Em Portugal não há uma receita única para bolos de casamento, como eu mais gosto de chamar. Desde massas de pão de ló a massa ricas com amêndoa encontramos uma grande variedade, com recheio e sem recheio. A grande maioria são cobertos com glace de açúcar, branco, e havendo recentemente muita imaginação. Analisando o aspeto artístico de bolos de noiva ou casamento quero realçar os trabalhos de Julie Deffense, verdadeiras obras de arte como podem ver através do link.
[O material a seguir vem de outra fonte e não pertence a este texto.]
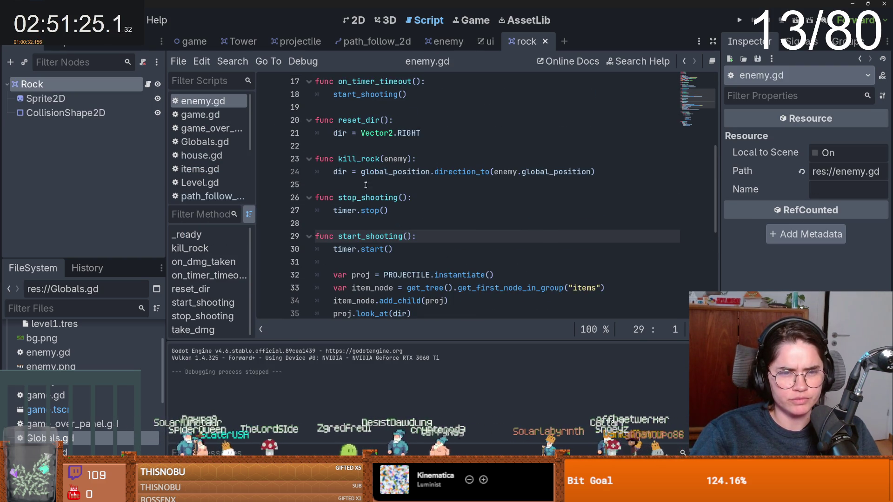
scroll(386, 216, "up", 1)
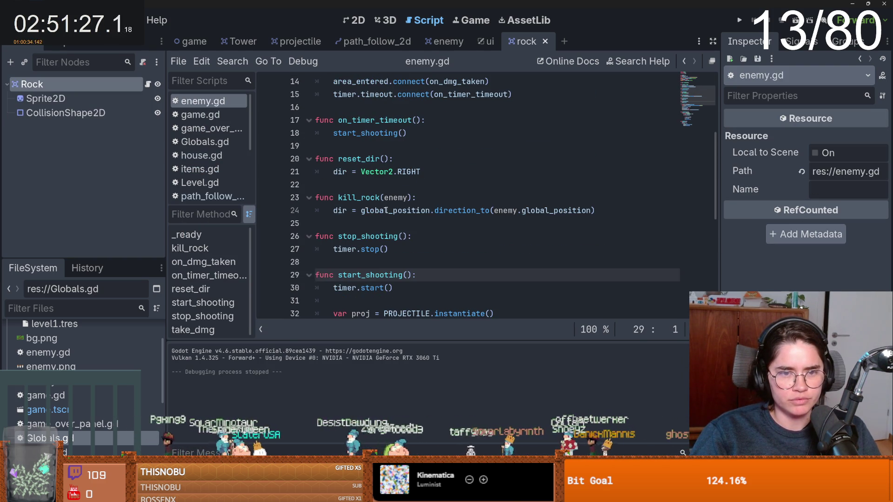
scroll(386, 205, "up", 3)
scroll(410, 182, "down", 4)
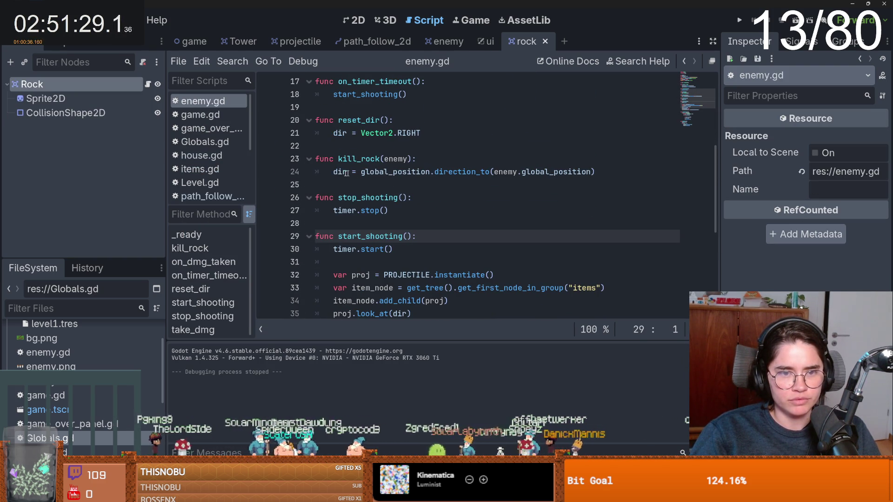
left_click(339, 171)
double_click(402, 174)
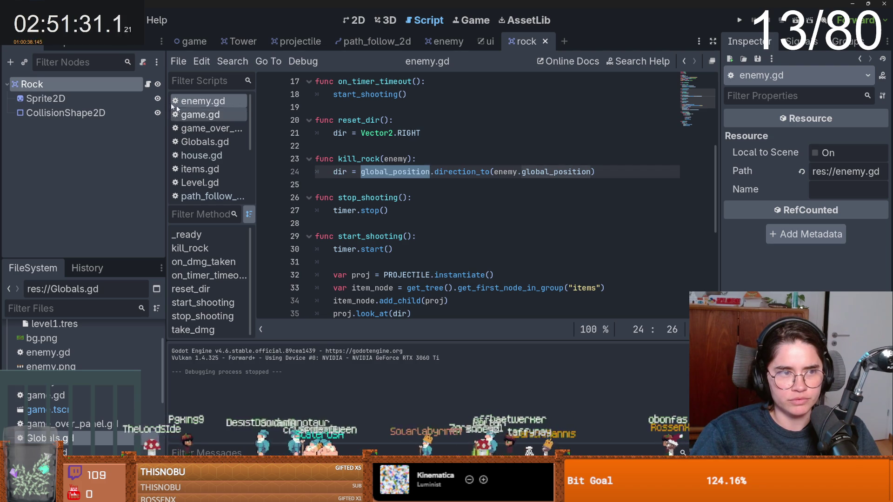
Back in rock.gd, compare the start_shooting call on line 13 with the kill_rock call on line 14
left_click(148, 85)
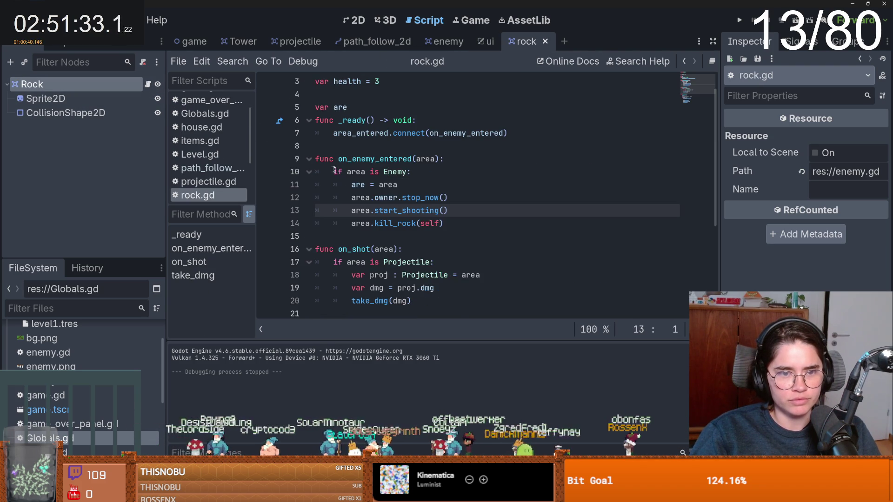
scroll(395, 187, "down", 2)
double_click(395, 184)
double_click(406, 172)
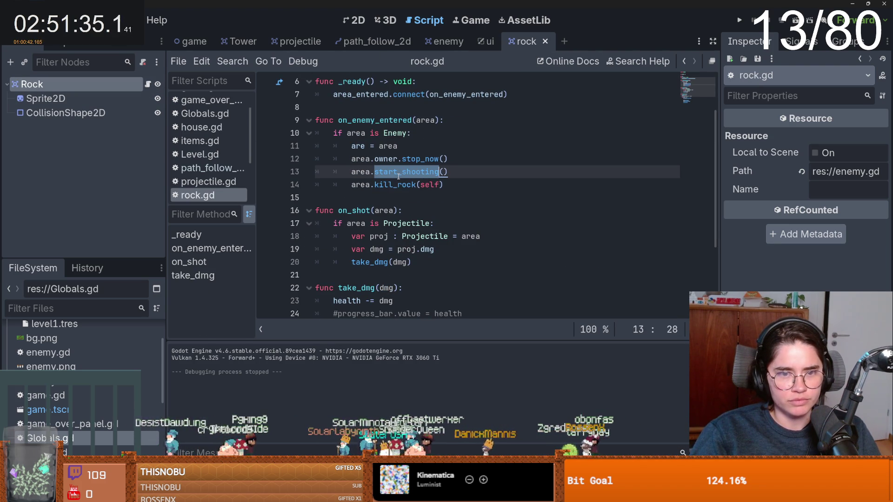
double_click(395, 184)
double_click(406, 173)
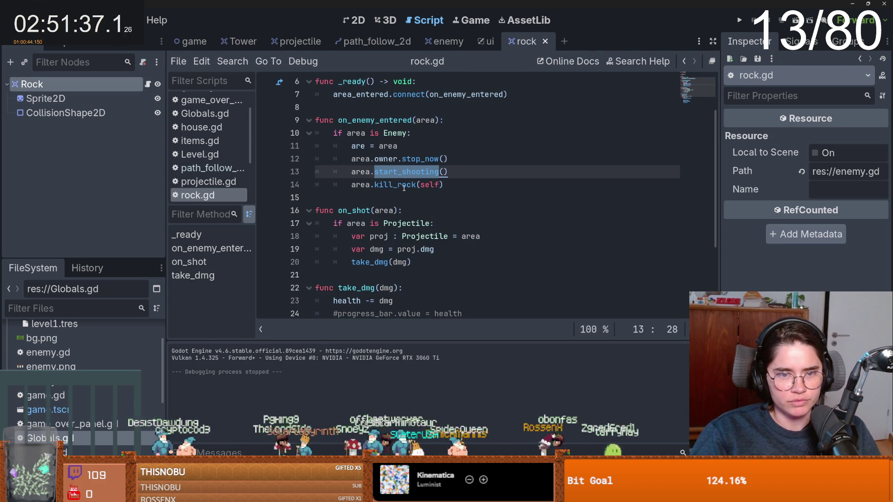
double_click(386, 185)
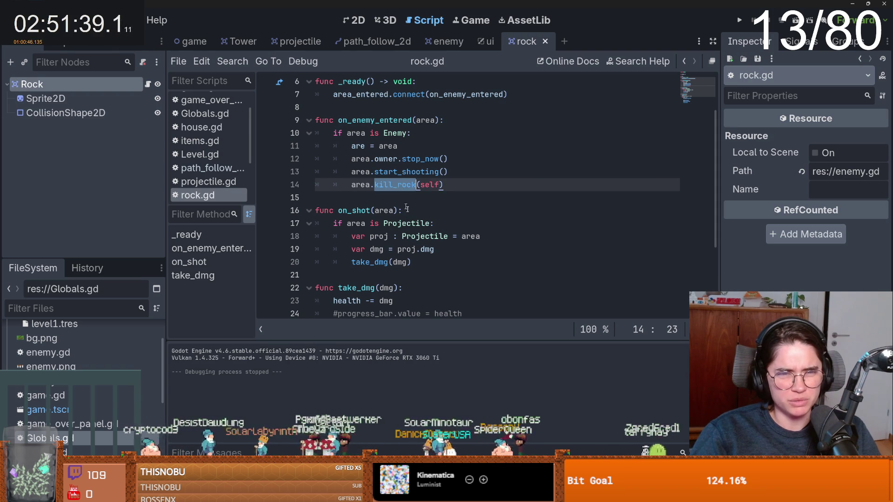
scroll(400, 205, "up", 1)
scroll(416, 219, "down", 1)
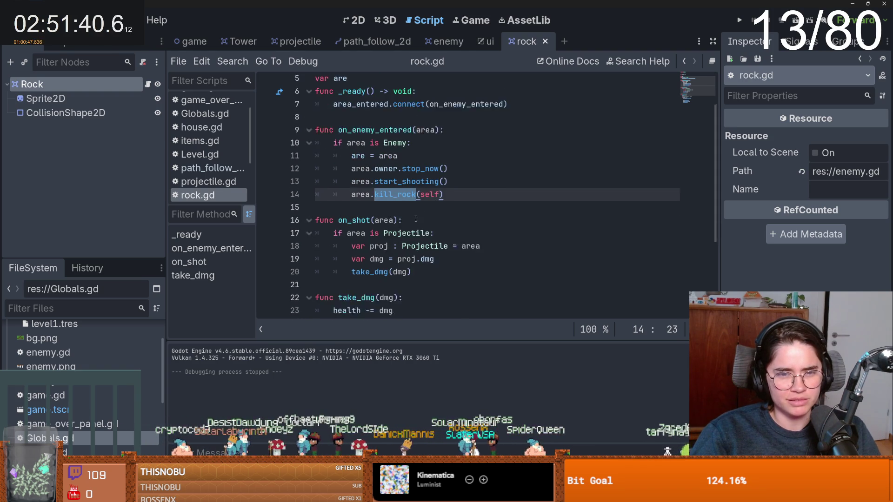
Jump to kill_rock's definition in enemy.gd and inspect its dir assignment
left_click(395, 195, "ctrl")
double_click(396, 198)
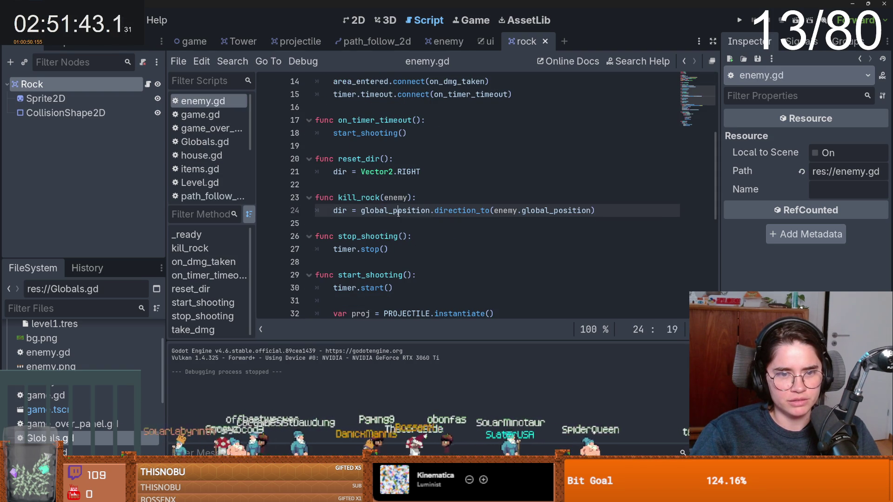
double_click(396, 210)
double_click(339, 210)
scroll(417, 224, "up", 1)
No livro Le Mémorial Historique et Géographique de la Patisserie, de PIERRE LACAM, 1900, encontramos a receita que terá sido utilizada para o casamento da Rainha Vitoria. Poderão consultar este livro na Biblioteca Gastronómica da ACPP em Lisboa. A receita é longa, e em francês, irei apenas apresentar os ingredientes e dois comentários finais: “uvas passas de Málaga, uvas passas de Esmirna (Turquia), uvas passas de Corinto, casca de laranja, cidrão, rum, água de flor de laranjeira, sumo e raspas de limão, manteiga, açúcar mascavado, ovos, amêndoas em pó, amêndoas cortadas grosseiramente, frutas, mel, farinha canela noz moscada, cravo da Índia em pó e fermento em pó… Este bolo custa entre 100 e 500 francos. É o mais rico de todos os países.”

O “Bolo de Noiva” foi objeto de uma dissertação de mestrado em Ciências Gastronómicas, na Universidade Nova de Lisboa, Faculdade de Ciência e Tecnologia, por Matusaila Aragão Macêdo, cuja tese tem o título “O Bolo de Casamento – A permanência simbólica e a imutabilidade formal do Bolo de Casamento”. Poderão ter acesso através do repositório da FCT. A mesma autora fez o doutoramento na Universidade de Coimbra e a tese foi "Percurso de um Património Alimentar Histórico e Cultural. A Massa do Bolo de Noiva do Estado do Pernanbuco no Brasil". Este texto foi um dos contributos para a classificação do Bolo de Noiva como património imaterial.